По ту сторону добра и зла. Прелюдия к философии будущего
Шрифт:
Есть обороты и изречения человеческого ума, есть сентенции — этакие небольшие пригоршни слов, в которых внезапно кристаллизуется целая культура, целое общество. Сюда относятся и следующие случайные слова, сказанные госпожой де Ламбер своему сыну: «mon ami, ne vous permettez jamais que de folies, qui vous feront grand plaisir» [71] — между прочим, самые достойные матери и умные слова, которые мать когда-либо обращала к сыну.
71
«мой друг, никогда не позволяйте себе ничего, кроме сумасбродств, которые доставляют вам большое удовольствие» (фр.).

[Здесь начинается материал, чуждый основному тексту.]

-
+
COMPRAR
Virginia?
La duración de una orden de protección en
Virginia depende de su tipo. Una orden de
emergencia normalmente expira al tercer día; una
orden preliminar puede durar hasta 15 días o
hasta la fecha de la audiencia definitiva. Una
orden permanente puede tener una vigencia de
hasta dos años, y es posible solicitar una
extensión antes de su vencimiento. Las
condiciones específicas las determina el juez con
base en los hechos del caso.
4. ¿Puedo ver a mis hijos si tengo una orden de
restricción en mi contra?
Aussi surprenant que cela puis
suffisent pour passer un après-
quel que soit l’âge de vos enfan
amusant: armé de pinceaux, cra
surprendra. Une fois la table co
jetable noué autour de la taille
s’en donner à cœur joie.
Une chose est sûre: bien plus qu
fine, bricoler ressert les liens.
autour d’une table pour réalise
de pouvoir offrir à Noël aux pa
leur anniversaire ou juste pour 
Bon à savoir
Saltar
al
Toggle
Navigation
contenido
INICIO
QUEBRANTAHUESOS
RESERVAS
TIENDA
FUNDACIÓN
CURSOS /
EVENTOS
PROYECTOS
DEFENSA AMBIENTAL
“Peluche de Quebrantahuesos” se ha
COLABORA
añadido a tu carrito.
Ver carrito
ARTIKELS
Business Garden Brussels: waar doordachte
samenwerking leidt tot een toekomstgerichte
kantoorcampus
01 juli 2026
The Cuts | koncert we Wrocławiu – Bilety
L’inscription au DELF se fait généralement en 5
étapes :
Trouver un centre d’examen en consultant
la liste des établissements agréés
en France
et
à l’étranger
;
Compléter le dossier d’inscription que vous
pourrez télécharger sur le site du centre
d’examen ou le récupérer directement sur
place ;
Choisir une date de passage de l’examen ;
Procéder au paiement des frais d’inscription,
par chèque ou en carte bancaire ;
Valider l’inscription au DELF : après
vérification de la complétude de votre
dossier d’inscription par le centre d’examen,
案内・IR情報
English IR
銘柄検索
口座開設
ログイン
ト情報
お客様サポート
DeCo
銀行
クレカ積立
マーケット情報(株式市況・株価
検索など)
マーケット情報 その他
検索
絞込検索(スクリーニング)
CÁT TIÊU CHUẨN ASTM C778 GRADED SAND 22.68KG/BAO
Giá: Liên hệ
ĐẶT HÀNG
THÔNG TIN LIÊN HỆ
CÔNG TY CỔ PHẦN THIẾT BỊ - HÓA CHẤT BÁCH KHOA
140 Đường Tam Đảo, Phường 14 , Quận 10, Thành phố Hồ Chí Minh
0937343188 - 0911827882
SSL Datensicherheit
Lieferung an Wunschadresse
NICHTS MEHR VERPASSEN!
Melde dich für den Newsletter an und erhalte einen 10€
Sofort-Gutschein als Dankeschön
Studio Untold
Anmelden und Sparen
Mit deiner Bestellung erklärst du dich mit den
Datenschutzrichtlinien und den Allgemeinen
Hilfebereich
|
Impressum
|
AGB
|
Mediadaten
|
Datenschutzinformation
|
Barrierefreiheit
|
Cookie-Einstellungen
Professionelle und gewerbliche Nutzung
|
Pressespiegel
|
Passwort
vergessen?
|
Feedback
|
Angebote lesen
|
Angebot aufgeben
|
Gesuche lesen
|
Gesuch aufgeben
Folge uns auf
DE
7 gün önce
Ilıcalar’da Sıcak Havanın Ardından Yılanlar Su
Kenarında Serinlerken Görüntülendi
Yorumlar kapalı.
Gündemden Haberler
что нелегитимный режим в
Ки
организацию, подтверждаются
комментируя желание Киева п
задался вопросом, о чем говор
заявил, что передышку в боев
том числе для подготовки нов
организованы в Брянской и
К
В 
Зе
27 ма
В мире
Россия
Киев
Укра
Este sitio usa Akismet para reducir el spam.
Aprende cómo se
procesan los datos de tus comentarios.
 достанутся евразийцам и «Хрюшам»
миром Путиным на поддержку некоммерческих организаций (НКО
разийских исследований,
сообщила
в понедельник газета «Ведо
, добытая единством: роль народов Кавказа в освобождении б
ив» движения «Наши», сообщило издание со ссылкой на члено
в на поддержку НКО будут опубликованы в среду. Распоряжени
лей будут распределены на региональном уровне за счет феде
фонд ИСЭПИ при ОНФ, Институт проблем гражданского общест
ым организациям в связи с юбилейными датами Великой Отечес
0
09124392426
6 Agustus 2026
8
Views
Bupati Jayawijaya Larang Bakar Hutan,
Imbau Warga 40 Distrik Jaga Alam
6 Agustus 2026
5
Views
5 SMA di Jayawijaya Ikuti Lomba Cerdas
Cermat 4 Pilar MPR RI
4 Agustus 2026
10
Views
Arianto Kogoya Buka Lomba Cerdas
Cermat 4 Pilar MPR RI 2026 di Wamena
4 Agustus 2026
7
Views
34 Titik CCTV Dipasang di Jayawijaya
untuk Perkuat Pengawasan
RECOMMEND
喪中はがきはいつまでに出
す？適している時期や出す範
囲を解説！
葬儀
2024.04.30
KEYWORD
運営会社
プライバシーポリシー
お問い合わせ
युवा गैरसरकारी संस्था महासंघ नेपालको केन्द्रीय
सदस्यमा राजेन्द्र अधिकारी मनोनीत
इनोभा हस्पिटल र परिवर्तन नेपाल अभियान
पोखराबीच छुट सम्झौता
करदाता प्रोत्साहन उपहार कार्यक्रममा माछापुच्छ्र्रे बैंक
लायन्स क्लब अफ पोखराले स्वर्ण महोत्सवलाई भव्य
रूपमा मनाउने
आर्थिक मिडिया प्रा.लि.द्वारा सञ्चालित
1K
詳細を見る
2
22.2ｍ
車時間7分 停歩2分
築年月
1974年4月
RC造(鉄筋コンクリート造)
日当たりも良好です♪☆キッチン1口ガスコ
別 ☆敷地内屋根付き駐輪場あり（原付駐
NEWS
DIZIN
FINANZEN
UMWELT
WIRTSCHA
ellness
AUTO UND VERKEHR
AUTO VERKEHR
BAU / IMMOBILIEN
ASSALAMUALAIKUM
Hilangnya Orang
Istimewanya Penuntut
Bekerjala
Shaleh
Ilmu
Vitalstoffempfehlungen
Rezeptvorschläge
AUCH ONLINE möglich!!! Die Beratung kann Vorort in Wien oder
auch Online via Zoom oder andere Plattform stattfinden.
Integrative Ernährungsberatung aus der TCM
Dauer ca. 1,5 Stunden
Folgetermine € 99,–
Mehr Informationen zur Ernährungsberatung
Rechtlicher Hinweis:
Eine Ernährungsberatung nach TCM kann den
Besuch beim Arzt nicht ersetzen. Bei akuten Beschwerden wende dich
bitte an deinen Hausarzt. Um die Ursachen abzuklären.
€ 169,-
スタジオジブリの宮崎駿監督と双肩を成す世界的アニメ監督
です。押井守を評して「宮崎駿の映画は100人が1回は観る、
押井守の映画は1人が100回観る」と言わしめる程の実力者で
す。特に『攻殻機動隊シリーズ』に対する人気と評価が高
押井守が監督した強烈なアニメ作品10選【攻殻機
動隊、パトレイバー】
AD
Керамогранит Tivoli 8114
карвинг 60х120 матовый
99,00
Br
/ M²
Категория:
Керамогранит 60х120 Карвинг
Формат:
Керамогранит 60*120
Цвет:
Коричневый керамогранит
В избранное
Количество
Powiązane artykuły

То, что Данте и Гёте думали о женщине, — первый, когда он пел «ella guardava suso, ed io in lei» [72] {24} , второй, когда он перевёл это так: «вечная женственность тянет нас к ней» {25} — я не сомневаюсь, что всякая более благородная женщина будет противиться такому убеждению, потому что то же самое она думает о Вечно-Мужественном...
72
«она смотрела ввысь, а я в неё» (ит.).
Где мужчина к нам ползёт, мигом скука прочь уйдёт!
Седина, ах! и наука — добродетели порука.
Как бы умной мне прослыть? Молча чёрное носить.
Счастье в дом, тоска из дому. Слава Богу — и портному!
Молода: цветущий грот. Чуть стара: дракон ползёт.
Знатен, статен, ну и, к слову, он мужчина: мне б такого!
Мало слов, одна лишь суть — для ослицы скользкий путь!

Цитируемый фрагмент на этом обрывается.